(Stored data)
##########
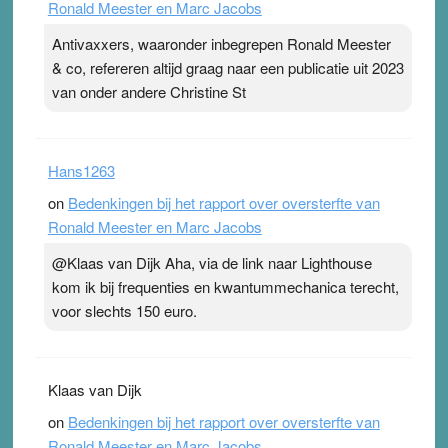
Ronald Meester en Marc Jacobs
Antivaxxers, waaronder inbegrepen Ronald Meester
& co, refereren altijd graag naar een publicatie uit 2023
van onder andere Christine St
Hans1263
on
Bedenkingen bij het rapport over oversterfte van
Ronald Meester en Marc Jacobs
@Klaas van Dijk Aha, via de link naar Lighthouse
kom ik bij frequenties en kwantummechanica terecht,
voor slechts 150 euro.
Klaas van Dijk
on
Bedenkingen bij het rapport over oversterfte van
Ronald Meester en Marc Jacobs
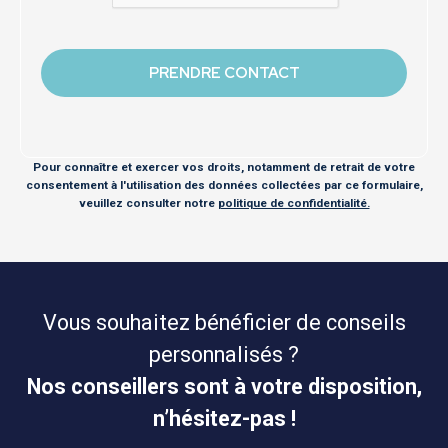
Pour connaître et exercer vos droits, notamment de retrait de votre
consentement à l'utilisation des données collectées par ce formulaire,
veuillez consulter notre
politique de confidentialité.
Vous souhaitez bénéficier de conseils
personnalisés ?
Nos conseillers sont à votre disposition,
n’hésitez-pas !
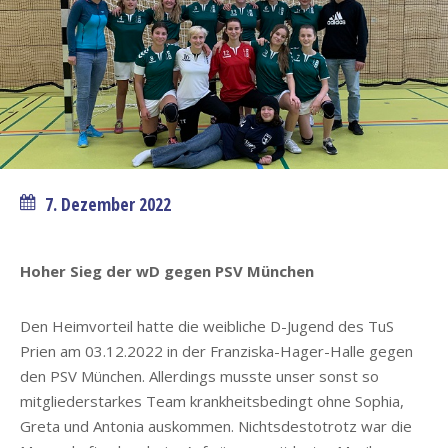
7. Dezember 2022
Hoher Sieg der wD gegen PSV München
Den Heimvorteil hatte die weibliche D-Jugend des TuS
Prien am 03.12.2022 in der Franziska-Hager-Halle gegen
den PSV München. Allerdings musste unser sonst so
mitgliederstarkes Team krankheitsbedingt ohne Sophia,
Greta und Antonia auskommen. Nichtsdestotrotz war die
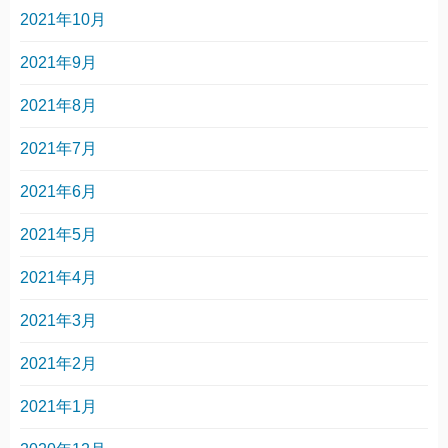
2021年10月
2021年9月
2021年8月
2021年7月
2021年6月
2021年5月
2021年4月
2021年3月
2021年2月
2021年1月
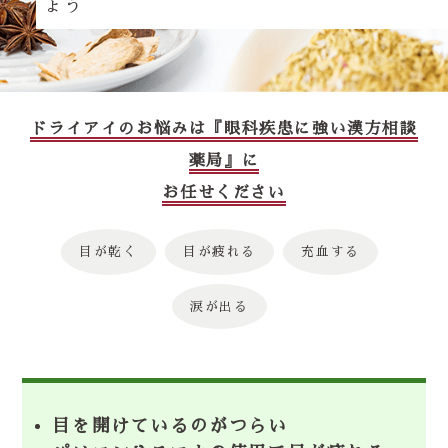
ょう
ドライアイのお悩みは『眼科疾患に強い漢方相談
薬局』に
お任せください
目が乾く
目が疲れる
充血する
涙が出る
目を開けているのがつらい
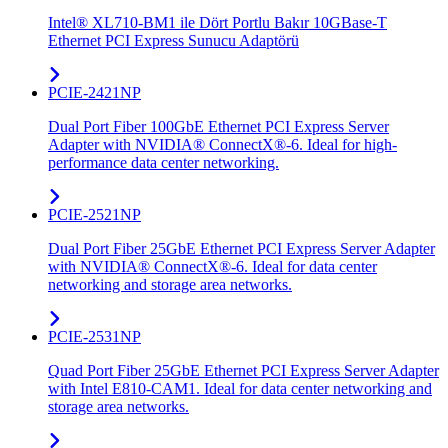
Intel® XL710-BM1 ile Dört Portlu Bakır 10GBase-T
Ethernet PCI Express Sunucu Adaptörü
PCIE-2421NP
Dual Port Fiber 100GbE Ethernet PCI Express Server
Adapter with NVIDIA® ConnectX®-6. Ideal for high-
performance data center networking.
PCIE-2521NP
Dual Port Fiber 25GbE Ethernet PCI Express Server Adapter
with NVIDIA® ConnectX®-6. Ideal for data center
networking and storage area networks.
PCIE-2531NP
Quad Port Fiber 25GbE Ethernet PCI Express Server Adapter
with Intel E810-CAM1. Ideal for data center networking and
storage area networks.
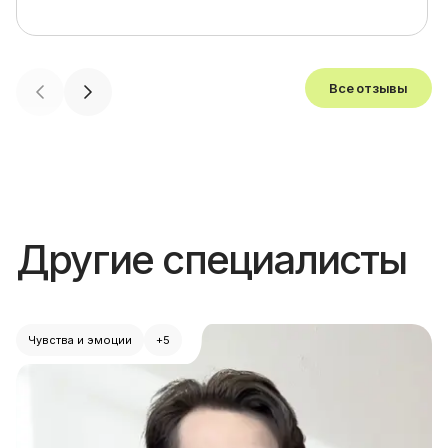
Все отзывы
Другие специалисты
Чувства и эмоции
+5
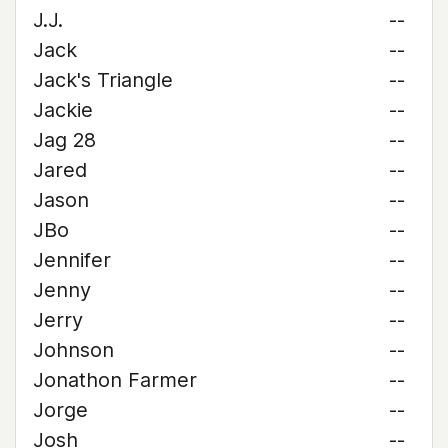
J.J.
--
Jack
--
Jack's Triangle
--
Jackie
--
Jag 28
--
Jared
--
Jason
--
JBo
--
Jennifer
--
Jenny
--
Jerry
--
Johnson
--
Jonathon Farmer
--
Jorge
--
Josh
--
##########
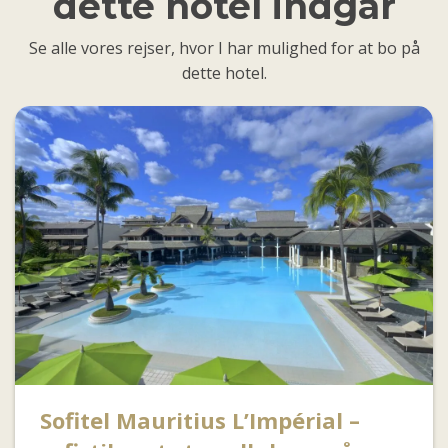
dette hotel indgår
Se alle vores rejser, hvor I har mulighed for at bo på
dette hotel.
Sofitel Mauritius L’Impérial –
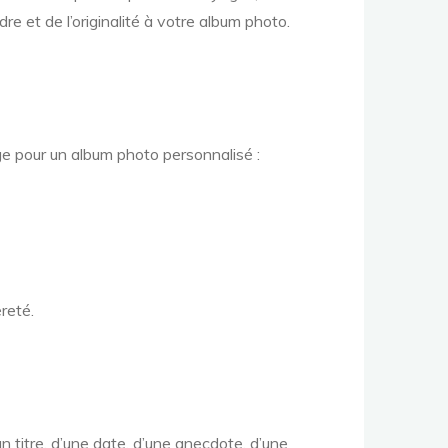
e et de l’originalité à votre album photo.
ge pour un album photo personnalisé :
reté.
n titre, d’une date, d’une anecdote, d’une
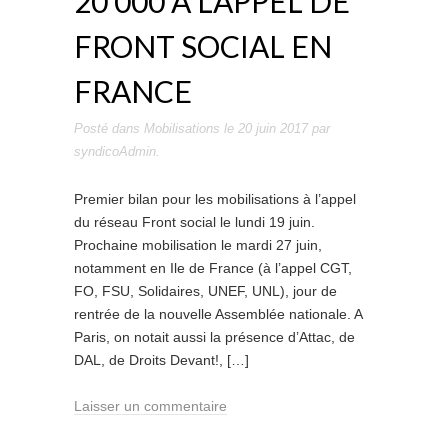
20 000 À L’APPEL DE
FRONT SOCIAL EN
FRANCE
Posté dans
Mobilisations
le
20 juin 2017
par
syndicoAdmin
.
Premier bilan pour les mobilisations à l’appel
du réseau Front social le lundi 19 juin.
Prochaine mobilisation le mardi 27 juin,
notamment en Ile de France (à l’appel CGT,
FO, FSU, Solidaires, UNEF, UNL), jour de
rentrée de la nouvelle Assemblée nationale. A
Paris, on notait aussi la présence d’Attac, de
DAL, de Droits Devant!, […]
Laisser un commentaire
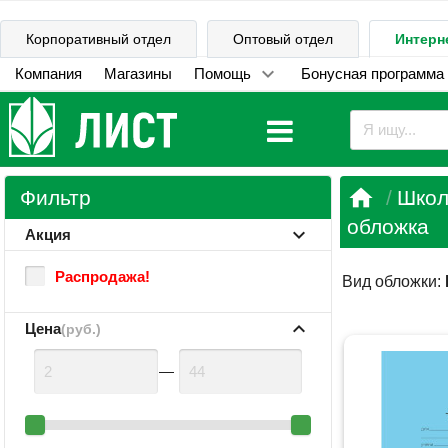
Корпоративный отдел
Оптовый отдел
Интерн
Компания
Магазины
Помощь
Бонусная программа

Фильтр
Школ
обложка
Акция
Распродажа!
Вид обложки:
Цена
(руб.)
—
##########
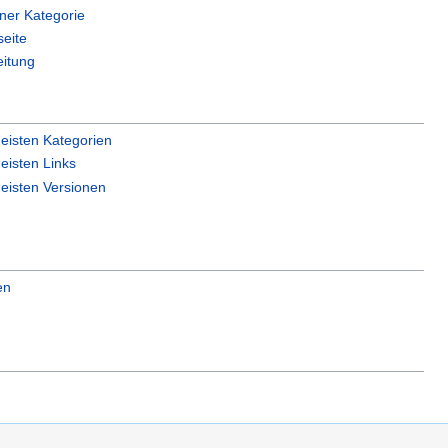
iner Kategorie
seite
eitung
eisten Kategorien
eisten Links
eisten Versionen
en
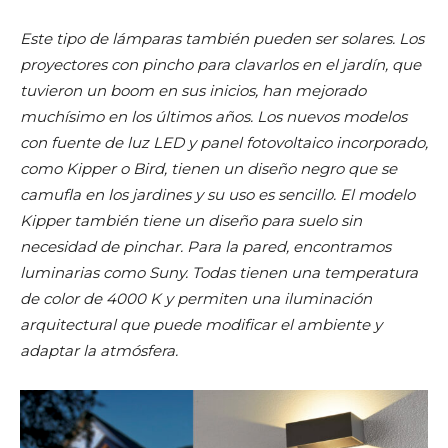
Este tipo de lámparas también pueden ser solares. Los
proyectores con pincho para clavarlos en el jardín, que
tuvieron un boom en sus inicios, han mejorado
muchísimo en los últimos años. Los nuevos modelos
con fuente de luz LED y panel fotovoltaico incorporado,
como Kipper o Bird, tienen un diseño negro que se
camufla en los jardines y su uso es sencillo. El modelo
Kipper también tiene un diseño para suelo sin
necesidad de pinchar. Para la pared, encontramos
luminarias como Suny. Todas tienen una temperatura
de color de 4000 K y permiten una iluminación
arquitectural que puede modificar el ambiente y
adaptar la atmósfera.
##########
• _WORK ITEM_
Your task is to copy only the lines above starting at the one containing "n titre, d’une date, d’une anecdote, d’une" and ending at the one containing "Prochaine mobilisation le". Copy them exactly, both ends included, and omit the pictures.

• _EXERCISE ANSWER_
n titre, d’une date, d’une anecdote, d’une
20 000 À L’APPEL DE
FRONT SOCIAL EN
FRANCE
Posté dans
Mobilisations
le
20 juin 2017
par
syndicoAdmin
.
Premier bilan pour les mobilisations à l’appel
du réseau Front social le lundi 19 juin.
Prochaine mobilisation le mardi 27 juin,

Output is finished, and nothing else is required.